# [ZU BEANTWORTENDE FRAGEN]
1. Erkläre in ein bis drei Sätzen, warum es laut dem Text über den Mercedes W124 kein Wunder ist, dass dieses Modell so beliebt ist.
2. Übersetze den Satz „Wer einen kaufen will, sollte nie unvorbereitet zum Händler gehen.“ aus dem Text über den Mercedes W124 ins Englische.

# [ZITIERTER TEXTAUSZUG]
============

Mercedes E-Klasse W124 (1984 bis 1997): Gebrauchtwagen-Tipp
Der Mercedes W124 ist einer der populärsten Youngtimer. Wer einen kaufen will, sollte nie unvorbereitet zum Händler gehen. Sonst könnte es teuer werden.
- Der Mercedes W124 in Kürze
- Breites Angebot bei mobile.de
- Solide Technik, langlebige Motoren
- 500 E wird bei Porsche montiert
- Die 10 Schwachstellen des W124
- Neuer Lack macht W124 anfällig für Rost
- 1993 kommt die neue E-Klasse
- Prima Ersatzteilversorgung
- Fazit
- Technische Daten Mercedes 280 E/E 280 (1992 bis 1995)
Mit einem alten Mercedes machen Klassiker-Freunde selten etwas falsch: hochwertige Verarbeitung, langlebige Technik und zeitloses Design sind bei Youngtimern mit dem Stern fast Standard. Der W124 spielt dabei eine Sonderrolle.
Mehr als 80.000 der 2,5 Millionen Fahrzeuge, die zwischen 1984 und 1996 produziert wurden, sind heute noch auf den Straßen unterwegs, nur sechs Klassiker sind noch beliebter. Kein Wunder: Kaum ein anderer Youngtimer kann in Sachen Alltagstauglichkeit mit dem 124er mithalten. Die Schwachstellen liegen woanders, aber dazu später mehr.

============

# [VORLIEGENDE ANGABEN]
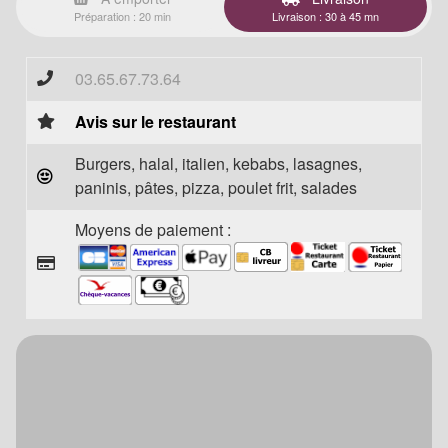
Préparation : 20 min
Livraison : 30 à 45 mn
03.65.67.73.64
Avis sur le restaurant
Burgers, halal, italien, kebabs, lasagnes,
paninis, pâtes, pizza, poulet frit, salades
Moyens de paiement :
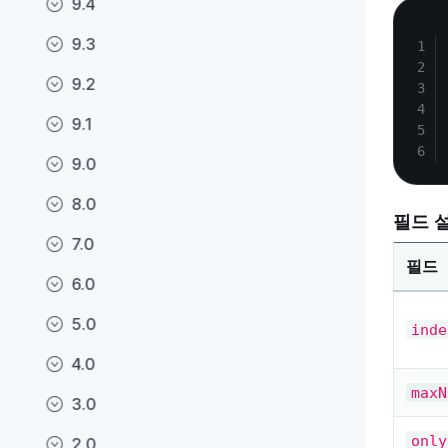
9.4
9.3
9.2
9.1
9.0
8.0
필드 
7.0
필드
6.0
5.0
inde
4.0
maxN
3.0
only
2.0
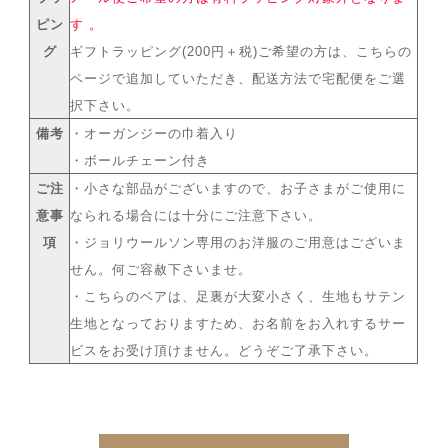
ピン
す 。
グ
ギフトラッピング(200円＋税)ご希望の方は、こちらの
ページで追加していただき、配送方法で宅配便をご選
択下さい。
備考
・オーガンジーの巾着入り
・ボールチェーン付き
ご注
・小さな部品がございますので、お子さまがご使用に
意事
なられる場合には十分にご注意下さい。
項
・ジョリウールソン専用のお洋服のご用意はございま
せん。何ご容赦下さいませ。
・こちらのベアは、足裏が大変小さく、生地もサテン
生地となっておりますため、お名前をお入れするサー
ビスをお受け頂けません。どうぞご了承下さい。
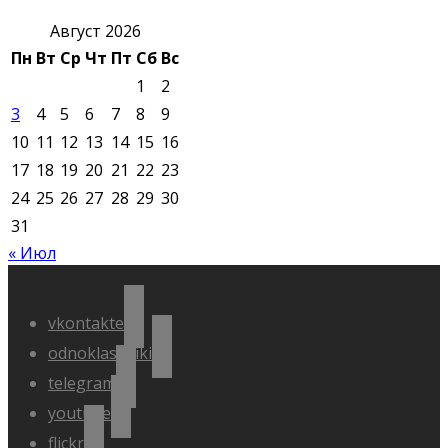
Август 2026
Пн
Вт
Ср
Чт
Пт
Сб
Вс
1
2
3
4
5
6
7
8
9
10
11
12
13
14
15
16
17
18
19
20
21
22
23
24
25
26
27
28
29
30
31
« Июл
vkontakte
odnoklassniki
telegram
youtube
flickr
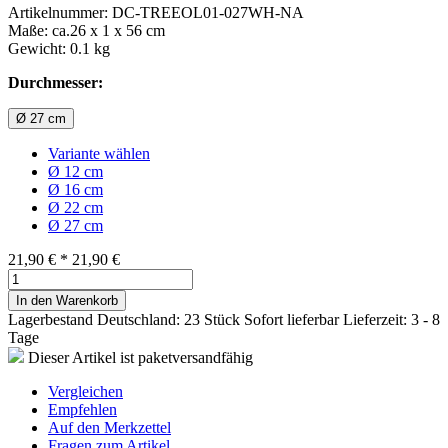
Artikelnummer: DC-TREEOL01-027WH-NA
Maße: ca.26 x 1 x 56 cm
Gewicht: 0.1 kg
Durchmesser:
Ø 27 cm
Variante wählen
Ø 12 cm
Ø 16 cm
Ø 22 cm
Ø 27 cm
21,90 €
*
21,90 €
In den Warenkorb
Lagerbestand Deutschland: 23 Stück
Sofort lieferbar
Lieferzeit: 3 - 8
Tage
Dieser Artikel ist paketversandfähig
Vergleichen
Empfehlen
Auf den Merkzettel
Fragen zum Artikel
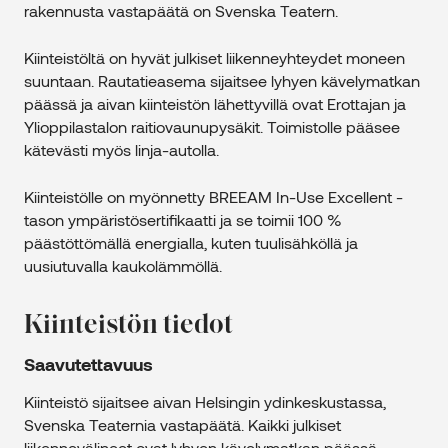
rakennusta vastapäätä on Svenska Teatern.
Kiinteistöltä on hyvät julkiset liikenneyhteydet moneen
suuntaan. Rautatieasema sijaitsee lyhyen kävelymatkan
päässä ja aivan kiinteistön lähettyvillä ovat Erottajan ja
Ylioppilastalon raitiovaunupysäkit. Toimistolle pääsee
kätevästi myös linja-autolla.
Kiinteistölle on myönnetty BREEAM In-Use Excellent -
tason ympäristösertifikaatti ja se toimii 100 %
päästöttömällä energialla, kuten tuulisähköllä ja
uusiutuvalla kaukolämmöllä.
Kiinteistön tiedot
Saavutettavuus
Kiinteistö sijaitsee aivan Helsingin ydinkeskustassa,
Svenska Teaternia vastapäätä. Kaikki julkiset
liikennevälineet ovat lyhyen kävelymatkan päässä.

============

# [ANTWORTEN JE AUFGABE]
1. Kaum ein anderer Youngtimer kann in Sachen Alltagstauglichkeit mit dem W124 mithalten. Deshalb sind von den 2,5 Millionen gebauten Fahrzeugen heute noch mehr als 80.000 unterwegs, und nur sechs Klassiker sind noch beliebter.

2. Anyone who wants to buy one should never go to the dealer unprepared.